▸ RECORDS PROVIDED
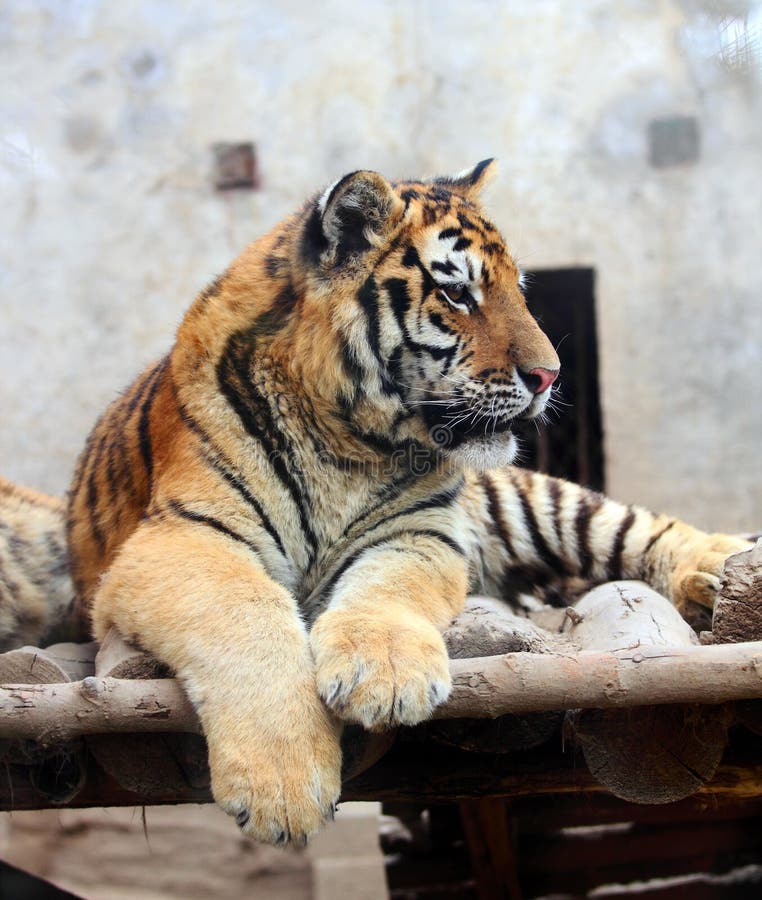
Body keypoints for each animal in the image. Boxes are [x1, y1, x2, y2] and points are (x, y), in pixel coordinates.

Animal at [7, 159, 747, 847]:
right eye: (458, 292)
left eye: (518, 290)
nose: (549, 376)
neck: (347, 442)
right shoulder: (183, 537)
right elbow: (248, 615)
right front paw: (284, 788)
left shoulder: (418, 532)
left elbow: (390, 591)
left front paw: (384, 678)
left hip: (530, 501)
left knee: (631, 525)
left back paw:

▸ WHAT YOU WILL DO
Throughout the material, how many lines contain the string "left"? Answer with the number alone.

▸ ANSWER SECTION
7